[WRITTEN TASK 1] Edit the bike touring packing advice to substitute "duct tape" for "gaff tape", and write out the passage starting at "I couldnt leave" and ending at "isnt easily available.".
[WRITTEN TASK 2] Carry on the advice about packing for bike touring, starting right after its final sentence.
====== SELECTED EXTRACT
The same thing is true of campsites. In the case of a campsite, I pace off the whole area where I had set up my tent, sweeping my feet through the grass. It’s easy to leave behind a bag of tent pegs in the tall grass, for example. Then I scan the trees to look for things that I’ve hung up and forgotten. Again, it’s surprising how many times I’ve found something at the last minute that otherwise I would have left behind.
Finally, I always stop the bike when I reach the main road and am about to cycle away. I stop for just a few seconds and think about what I’m doing and where I’m going that day. There might be hundred little things that you told yourself to remember the night before that have since slipped your mind. A couple of times, for example, I realized that I had deposited my passport or some other ID with the hotel staff and had forgotten to get it back. Other times, I realized that I needed to fill up my water bottles. The list goes on. It’s much better to stop for five or ten seconds and take stock instead of riding for ten kilometers and then suddenly remembering something. There’s no more dispiriting way to begin a day than to cycle for twenty kilometers and end up right back where you started from.
28th October 2010 at 11:11 am #
This is work in progress for me as I havn’t toured for years, until I started again in 2010. Using the trailer can add to the need to be organised, and in some ways makes life more difficult. You only have the bag (s) on the trailer and I use bungees to attach a secondary bag on top of the trailer bag. I am very aware that I could overpack due to having lots of carrying potential. That’s where the list comes in for me.I DONT carry any more than I could fit in panniers, and as I travel alone, I take far less than many couples, who have 8 panniers (and sometimes a rack bag) between them!!!! The trailer bag is about 60 Litres, no more, and I can pack everything, barring tent and extra food, in this, but I choose to spread it out to make it easier through the day.
I couldnt leave home without the list!! Basically, I don’t get too stressed as I know I can pick up items left behind, as long as all the major stuff is there. But, it’s really easy to forget the trailer tube or spare nuts and bolts, sewing stuff etc.
Always the boy scout, I cant pack until the night before. I stack stuff on the floor in the spare room, and go over and over the list!!!!
Originaly, I didnt have enough coloured stuff bags. I started marking bags with pieces of gaff tape whilst on tour. Nuff said!!! I also used to pack my major kit in the main trailer bag, not a good plan, as the bag isnt easily available.
Nowdays, I pack the camping gear in the trailer bag (tent,cooking stuff,spare shoes etc) and pack my personal gear in a holdall that I strap on top of the trailer bag. The holdall is reasonably waterproof and all the gear is in dry bags and covered with a bright rucsack cover for visibility. Once at a campsite, everything I need to pitch is in the trailer bag, so I just remove the holdall (Still covered) and off I go. It seems to work well, for me anyway.
============
====== DATASET ROWS
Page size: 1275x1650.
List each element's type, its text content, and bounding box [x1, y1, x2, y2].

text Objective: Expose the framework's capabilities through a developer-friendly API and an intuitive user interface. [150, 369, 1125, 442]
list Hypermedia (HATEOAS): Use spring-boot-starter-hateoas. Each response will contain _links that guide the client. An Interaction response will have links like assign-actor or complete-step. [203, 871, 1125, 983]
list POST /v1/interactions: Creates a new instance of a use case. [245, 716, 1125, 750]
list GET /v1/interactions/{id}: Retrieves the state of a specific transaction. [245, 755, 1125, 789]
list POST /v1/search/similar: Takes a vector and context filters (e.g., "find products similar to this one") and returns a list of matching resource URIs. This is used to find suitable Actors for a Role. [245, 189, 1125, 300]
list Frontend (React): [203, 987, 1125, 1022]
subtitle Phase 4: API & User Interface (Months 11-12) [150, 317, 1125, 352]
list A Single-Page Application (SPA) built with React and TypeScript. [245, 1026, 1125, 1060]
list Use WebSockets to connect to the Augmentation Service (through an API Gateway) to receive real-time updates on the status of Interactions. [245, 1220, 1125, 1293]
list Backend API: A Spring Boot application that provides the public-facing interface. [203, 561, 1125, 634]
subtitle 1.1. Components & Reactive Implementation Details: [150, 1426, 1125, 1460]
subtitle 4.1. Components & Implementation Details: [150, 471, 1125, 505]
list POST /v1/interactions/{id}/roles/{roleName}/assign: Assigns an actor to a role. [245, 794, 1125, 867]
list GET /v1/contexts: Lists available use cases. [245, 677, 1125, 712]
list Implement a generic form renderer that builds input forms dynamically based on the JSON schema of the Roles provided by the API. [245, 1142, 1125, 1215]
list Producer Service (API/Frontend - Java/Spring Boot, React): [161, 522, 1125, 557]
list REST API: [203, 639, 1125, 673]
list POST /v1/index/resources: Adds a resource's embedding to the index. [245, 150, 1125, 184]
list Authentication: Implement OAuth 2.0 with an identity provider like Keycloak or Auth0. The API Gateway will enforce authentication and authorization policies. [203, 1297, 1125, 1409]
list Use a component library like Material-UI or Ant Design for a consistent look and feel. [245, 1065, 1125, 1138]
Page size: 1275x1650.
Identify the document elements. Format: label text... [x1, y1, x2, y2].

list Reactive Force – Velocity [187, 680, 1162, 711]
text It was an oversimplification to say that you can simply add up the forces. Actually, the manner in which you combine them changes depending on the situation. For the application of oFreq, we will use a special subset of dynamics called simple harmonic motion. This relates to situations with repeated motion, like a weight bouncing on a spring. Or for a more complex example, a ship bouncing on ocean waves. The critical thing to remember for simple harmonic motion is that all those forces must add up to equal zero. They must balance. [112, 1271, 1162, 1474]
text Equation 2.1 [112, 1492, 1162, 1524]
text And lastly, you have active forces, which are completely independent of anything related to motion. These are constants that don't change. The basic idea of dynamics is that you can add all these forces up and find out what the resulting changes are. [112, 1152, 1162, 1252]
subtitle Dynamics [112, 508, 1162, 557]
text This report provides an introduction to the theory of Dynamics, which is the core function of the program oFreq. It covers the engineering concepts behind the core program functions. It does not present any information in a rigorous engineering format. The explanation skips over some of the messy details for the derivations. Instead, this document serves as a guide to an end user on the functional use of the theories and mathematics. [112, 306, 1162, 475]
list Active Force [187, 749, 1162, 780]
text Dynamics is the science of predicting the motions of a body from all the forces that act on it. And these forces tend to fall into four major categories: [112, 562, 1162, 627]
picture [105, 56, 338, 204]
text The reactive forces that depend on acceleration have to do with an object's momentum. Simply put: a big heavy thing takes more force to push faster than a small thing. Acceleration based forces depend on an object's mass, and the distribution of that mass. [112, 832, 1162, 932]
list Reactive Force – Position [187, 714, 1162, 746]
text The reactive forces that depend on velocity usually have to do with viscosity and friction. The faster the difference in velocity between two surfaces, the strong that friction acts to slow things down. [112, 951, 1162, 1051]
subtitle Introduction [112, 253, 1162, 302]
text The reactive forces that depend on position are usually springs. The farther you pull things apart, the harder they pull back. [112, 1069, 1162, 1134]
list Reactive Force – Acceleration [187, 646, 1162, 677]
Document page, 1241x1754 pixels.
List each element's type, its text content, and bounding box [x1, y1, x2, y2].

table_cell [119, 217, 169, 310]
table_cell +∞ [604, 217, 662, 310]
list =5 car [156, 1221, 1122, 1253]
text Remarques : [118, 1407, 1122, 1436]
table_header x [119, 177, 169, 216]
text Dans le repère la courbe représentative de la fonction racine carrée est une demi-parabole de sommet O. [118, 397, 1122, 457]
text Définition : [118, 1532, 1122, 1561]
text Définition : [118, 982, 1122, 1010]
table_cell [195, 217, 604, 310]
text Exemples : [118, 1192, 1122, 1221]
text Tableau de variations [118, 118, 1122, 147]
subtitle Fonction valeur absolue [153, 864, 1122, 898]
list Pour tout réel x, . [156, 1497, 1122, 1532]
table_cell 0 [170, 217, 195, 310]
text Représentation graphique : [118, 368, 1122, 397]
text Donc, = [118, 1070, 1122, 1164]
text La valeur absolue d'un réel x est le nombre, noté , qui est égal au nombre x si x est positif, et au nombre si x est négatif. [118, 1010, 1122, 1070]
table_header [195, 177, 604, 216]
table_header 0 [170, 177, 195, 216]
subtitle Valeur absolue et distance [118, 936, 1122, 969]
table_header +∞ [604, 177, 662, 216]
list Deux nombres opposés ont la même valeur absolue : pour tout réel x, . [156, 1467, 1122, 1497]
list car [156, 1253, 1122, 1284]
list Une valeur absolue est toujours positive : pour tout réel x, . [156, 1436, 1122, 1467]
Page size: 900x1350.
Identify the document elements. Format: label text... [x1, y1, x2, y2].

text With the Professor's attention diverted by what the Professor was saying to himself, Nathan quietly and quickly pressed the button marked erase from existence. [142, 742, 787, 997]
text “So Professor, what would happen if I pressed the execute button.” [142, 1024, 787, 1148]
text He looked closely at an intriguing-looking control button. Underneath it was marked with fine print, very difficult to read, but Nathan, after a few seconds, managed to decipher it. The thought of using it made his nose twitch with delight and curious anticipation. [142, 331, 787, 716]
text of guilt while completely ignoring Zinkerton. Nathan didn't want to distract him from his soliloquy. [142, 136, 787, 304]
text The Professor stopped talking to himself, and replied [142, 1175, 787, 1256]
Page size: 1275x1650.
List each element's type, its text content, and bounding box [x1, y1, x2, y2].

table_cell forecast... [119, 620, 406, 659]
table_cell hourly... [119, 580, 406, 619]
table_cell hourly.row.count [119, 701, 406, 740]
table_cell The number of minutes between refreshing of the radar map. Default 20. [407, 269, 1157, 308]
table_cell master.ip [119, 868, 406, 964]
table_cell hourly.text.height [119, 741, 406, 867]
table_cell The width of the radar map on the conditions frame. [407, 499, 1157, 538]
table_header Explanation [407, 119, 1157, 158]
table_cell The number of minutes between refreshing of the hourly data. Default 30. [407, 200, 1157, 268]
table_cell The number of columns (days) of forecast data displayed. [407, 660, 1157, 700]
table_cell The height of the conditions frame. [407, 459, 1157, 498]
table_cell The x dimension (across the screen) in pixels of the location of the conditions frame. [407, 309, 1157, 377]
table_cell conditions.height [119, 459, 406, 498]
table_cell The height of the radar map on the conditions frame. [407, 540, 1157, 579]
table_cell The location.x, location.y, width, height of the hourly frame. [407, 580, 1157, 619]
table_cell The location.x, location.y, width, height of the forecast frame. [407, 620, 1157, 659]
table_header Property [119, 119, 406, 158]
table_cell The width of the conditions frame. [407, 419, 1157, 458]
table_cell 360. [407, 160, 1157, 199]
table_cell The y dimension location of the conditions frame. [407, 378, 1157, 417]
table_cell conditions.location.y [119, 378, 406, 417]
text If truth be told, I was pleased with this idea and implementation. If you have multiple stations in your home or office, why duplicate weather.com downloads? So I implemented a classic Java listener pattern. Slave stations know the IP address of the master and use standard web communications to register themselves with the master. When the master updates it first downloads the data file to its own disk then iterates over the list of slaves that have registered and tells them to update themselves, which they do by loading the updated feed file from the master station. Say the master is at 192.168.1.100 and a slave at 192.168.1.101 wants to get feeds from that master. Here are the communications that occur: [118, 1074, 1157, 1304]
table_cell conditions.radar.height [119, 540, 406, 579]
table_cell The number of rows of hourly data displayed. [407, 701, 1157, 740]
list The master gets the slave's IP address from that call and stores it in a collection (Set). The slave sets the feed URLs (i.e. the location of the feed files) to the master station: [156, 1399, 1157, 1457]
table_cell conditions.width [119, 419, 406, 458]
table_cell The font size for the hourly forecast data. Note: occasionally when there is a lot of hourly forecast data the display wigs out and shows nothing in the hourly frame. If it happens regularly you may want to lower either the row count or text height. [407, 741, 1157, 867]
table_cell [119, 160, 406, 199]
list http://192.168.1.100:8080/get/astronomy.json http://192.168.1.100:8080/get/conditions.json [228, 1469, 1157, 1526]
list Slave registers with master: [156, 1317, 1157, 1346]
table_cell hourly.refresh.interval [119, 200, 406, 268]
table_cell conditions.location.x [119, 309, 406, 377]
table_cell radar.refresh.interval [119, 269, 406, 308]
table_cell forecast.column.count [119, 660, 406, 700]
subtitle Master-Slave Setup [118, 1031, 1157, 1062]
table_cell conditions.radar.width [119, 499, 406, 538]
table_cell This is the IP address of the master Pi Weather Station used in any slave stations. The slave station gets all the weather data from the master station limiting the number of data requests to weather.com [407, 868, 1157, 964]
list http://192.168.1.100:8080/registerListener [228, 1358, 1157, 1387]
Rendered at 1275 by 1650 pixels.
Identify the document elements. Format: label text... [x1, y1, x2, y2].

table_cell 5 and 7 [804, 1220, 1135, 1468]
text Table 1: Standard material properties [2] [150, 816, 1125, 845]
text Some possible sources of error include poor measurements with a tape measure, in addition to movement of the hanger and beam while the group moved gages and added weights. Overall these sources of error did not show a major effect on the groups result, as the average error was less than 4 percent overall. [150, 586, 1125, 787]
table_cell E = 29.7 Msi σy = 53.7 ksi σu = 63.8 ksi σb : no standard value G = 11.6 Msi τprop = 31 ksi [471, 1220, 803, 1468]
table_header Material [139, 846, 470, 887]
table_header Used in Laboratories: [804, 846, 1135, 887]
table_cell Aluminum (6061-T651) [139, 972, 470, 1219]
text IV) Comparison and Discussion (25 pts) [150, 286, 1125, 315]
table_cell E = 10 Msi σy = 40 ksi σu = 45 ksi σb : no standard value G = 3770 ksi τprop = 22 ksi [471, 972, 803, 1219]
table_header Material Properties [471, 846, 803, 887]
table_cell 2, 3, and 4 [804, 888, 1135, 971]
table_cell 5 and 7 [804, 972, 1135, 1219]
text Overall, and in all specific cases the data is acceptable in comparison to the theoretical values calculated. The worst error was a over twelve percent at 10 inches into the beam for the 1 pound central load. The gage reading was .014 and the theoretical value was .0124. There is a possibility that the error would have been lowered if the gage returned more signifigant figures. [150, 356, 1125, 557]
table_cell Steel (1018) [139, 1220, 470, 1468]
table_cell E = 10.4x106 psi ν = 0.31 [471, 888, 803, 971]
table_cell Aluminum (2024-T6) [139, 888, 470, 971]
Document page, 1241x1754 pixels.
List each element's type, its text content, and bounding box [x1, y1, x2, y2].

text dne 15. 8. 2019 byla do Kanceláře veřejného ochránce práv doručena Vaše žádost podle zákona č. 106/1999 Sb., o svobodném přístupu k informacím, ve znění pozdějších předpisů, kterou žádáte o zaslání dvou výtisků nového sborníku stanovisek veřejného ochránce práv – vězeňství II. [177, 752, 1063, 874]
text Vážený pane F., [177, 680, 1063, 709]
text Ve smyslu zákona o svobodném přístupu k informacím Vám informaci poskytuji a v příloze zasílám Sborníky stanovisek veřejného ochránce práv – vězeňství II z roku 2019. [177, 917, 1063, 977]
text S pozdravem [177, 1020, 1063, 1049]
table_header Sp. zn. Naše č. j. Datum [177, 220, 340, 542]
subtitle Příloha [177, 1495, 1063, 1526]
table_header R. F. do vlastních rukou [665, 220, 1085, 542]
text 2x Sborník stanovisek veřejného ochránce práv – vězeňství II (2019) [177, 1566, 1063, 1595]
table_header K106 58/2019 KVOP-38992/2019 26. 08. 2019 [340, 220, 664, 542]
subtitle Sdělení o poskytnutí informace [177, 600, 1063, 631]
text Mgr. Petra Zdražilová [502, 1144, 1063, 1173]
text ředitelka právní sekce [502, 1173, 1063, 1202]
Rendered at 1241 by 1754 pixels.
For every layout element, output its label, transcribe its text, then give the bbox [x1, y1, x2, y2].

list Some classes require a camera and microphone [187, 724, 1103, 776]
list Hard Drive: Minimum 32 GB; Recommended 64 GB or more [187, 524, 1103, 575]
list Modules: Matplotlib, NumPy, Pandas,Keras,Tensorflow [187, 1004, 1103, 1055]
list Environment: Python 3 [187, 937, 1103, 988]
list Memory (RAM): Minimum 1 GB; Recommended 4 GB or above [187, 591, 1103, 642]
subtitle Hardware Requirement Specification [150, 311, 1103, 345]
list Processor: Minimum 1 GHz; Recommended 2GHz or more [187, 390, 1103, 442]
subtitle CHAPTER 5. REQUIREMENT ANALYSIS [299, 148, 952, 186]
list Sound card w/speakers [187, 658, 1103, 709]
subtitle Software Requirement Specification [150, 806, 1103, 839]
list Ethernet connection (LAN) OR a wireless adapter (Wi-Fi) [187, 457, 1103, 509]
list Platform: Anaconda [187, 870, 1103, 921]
============
[WRITTEN REPLY 1]
I couldnt leave home without the list!! Basically, I don’t get too stressed as I know I can pick up items left behind, as long as all the major stuff is there. But, it’s really easy to forget the trailer tube or spare nuts and bolts, sewing stuff etc.
Always the boy scout, I cant pack until the night before. I stack stuff on the floor in the spare room, and go over and over the list!!!!
Originaly, I didnt have enough coloured stuff bags. I started marking bags with pieces of duct tape whilst on tour. Nuff said!!! I also used to pack my major kit in the main trailer bag, not a good plan, as the bag isnt easily available.

[WRITTEN REPLY 2]
In addition to this, I use a Carradice saddlebag (7/8 litres) attached to the saddle, with a ‘bagman support’. This is my day bag, and I put food, waterproofs etc in here. Any additional food I buy gets stuffed in here, if there’s room, or in the holdall if I’m buying loads. There’s enough room for my jacket, on the road munchies, flask (a great piece of kit this- Stainless and with a big top for chunky soups etc) or even my mini trangia if I want to make a brew on the road.
I’ve done away with the handlebar bag as I dont get on with them, particularly they effect they have on handling. I have replaced this with a ‘Manbag’, Yep, that’s right, an over the shoulder handbag type affair where I keep my camera, phone etc, worn like a small courier bag.
I’m also a bit obsessive in the tent organisation, although it never looks like that!!! The same stuff goes in the same place every day. That way, I can find it, and its easier to pack and know everything has gone back where it should!Night to night, I only get out what I need to. That way, I have less to pack and less chance to lose/misplace stuff. One advantage of the Teepee, is that I can pack everything (including the clipped in groundsheet) away before leaving the tent. This is a real bonus when it’s chucking it down with rain. I can get the bike and trailer fully packed, without going outside which means I dont have to put wet weather gear on and then get all sweaty.
The Teepee comes down in around a minute, tops. So, that just leaves me stomping around the camping area double checking that nothing is left behind.
My pack up time is only about 30 minutes max, but I faff about checking and running through my mental list ie: food bottles (full), maps, camera, etc etc. I always sit and chill out for 5 minutes or so before leaving, just to relax and subconciously go over the tings I need to. It amazes me how often I think of something I nearly forgot to do, say, post etc. Once done, it’s just a warm up, then I’m on the road for the day.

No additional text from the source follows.